● **Kutipan Berita**:
Eks KPK Bandingkan Habib Bahar Divonis 3 Tahun, Penganiaya Novel hingga Cacat Cuma 1 Tahun

Eks KPK Bandingkan Habib Bahar Divonis 3 Tahun, Penganiaya Novel hingga Cacat Cuma 1 Tahun

Gelora News
facebook twitter whatsapp

GELORA.CO -  Mantan Komisioner Komisi Pemberantasan Korupsi (KPK) jilid IV Laode M. Syarif menilai tuntutan satu tahun terhadap dua terdakwa penyiraman air keras Novel Baswedan tidak bisa diterima oleh akal sehat.

Laode bahkan membandingkan tuntutan rendah dua terdakwa yang merupakan anggota Polri aktif itu dengan Bahar bin Smith yang terjerat kasus penganiayaan.

Diketahui dua terdakwa Rahmat Kadir Mahulette dan Ronny Bugis dituntut dengan pidana satu tahun penjara. Mereka berdua dianggap terbukti melakukan penganiayaan berat terhadap Novel. Sementara Bahar divonis tiga tahun penjara dan denda Rp50 juta subsider satu bulan kurungan.

"(Tuntutan itu) tidak dapat diterima akal sehat. Bandingkan saja dengan penganiayaan Bahar Bin Smith yang korbannya tidak cacat permanen dan bandingkan dengan Novel yang kehilangan mata permanen," kata Laode, Jumat (12/6).

Ia menambahkan, tuntutan jaksa terhadap kedua terdakwa menunjukkan negara telah abai terhadap komitmen pada Konvensi PBB Antikorupsi.

● **Butir Tugas A**: Menurut kutipan berita, mengapa Laode M. Syarif menilai tuntutan satu tahun terhadap dua terdakwa tidak dapat diterima akal sehat? Jelaskan dalam satu sampai tiga kalimat.
Kutipan berita dan daftar tidak saling berhubungan.

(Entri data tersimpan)
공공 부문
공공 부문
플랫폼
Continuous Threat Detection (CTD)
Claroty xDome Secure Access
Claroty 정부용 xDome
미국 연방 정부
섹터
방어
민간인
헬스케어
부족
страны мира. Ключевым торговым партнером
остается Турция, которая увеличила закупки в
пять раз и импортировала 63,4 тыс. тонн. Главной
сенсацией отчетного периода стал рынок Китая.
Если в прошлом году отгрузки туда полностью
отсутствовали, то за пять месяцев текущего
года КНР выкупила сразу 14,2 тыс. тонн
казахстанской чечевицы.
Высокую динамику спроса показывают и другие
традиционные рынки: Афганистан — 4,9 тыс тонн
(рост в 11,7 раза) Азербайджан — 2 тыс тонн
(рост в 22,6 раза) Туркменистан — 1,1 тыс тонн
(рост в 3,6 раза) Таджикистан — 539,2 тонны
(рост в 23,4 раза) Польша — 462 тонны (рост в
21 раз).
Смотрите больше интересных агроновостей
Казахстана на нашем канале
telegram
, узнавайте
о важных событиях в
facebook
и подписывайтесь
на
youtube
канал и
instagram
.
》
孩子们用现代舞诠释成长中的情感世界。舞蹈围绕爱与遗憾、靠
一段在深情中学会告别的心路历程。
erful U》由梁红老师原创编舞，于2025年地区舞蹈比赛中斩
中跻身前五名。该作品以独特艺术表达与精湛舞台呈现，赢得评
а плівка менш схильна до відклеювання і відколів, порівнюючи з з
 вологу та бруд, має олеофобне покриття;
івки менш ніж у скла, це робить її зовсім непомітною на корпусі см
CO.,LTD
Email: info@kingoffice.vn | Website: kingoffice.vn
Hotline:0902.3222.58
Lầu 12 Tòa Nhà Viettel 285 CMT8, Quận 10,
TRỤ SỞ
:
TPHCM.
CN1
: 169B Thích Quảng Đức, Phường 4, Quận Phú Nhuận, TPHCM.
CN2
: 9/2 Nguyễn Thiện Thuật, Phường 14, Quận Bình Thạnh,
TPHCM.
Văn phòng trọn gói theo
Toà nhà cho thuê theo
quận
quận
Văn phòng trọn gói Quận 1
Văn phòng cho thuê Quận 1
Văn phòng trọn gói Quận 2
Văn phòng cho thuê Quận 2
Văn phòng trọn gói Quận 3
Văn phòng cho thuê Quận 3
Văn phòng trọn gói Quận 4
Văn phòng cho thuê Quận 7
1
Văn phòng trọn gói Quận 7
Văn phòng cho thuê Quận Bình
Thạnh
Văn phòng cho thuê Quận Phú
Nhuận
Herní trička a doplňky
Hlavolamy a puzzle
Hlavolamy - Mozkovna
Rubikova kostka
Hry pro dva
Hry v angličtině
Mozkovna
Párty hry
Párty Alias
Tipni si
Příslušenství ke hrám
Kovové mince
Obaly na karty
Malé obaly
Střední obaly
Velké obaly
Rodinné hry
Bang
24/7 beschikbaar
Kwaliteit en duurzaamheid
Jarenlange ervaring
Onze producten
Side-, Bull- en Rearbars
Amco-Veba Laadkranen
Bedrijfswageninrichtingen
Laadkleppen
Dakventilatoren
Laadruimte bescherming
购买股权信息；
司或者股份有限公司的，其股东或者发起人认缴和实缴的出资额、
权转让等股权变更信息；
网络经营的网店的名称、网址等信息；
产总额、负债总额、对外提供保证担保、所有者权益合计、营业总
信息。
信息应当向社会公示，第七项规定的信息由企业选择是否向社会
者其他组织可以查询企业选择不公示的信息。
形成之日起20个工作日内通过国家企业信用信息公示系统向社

● **Butir Tugas B**: Suntinglah daftar dari baris pertamanya sampai baris yang memuat "івки менш ніж" dengan mengganti "рост" menjadi "прирост" dan membiarkan bagian lain tetap sama.

● **Hasil A**: Laode membandingkannya dengan kasus penganiayaan Bahar bin Smith, yang divonis tiga tahun penjara walaupun korbannya tidak cacat permanen. Sementara itu, Novel kehilangan mata secara permanen, tetapi kedua terdakwa hanya dituntut satu tahun penjara.

● **Hasil B**:
공공 부문
공공 부문
플랫폼
Continuous Threat Detection (CTD)
Claroty xDome Secure Access
Claroty 정부용 xDome
미국 연방 정부
섹터
방어
민간인
헬스케어
부족
страны мира. Ключевым торговым партнером
остается Турция, которая увеличила закупки в
пять раз и импортировала 63,4 тыс. тонн. Главной
сенсацией отчетного периода стал рынок Китая.
Если в прошлом году отгрузки туда полностью
отсутствовали, то за пять месяцев текущего
года КНР выкупила сразу 14,2 тыс. тонн
казахстанской чечевицы.
Высокую динамику спроса показывают и другие
традиционные рынки: Афганистан — 4,9 тыс тонн
(прирост в 11,7 раза) Азербайджан — 2 тыс тонн
(прирост в 22,6 раза) Туркменистан — 1,1 тыс тонн
(прирост в 3,6 раза) Таджикистан — 539,2 тонны
(прирост в 23,4 раза) Польша — 462 тонны (прирост в
21 раз).
Смотрите больше интересных агроновостей
Казахстана на нашем канале
telegram
, узнавайте
о важных событиях в
facebook
и подписывайтесь
на
youtube
канал и
instagram
.
》
孩子们用现代舞诠释成长中的情感世界。舞蹈围绕爱与遗憾、靠
一段在深情中学会告别的心路历程。
erful U》由梁红老师原创编舞，于2025年地区舞蹈比赛中斩
中跻身前五名。该作品以独特艺术表达与精湛舞台呈现，赢得评
а плівка менш схильна до відклеювання і відколів, порівнюючи з з
 вологу та бруд, має олеофобне покриття;
івки менш ніж у скла, це робить її зовсім непомітною на корпусі см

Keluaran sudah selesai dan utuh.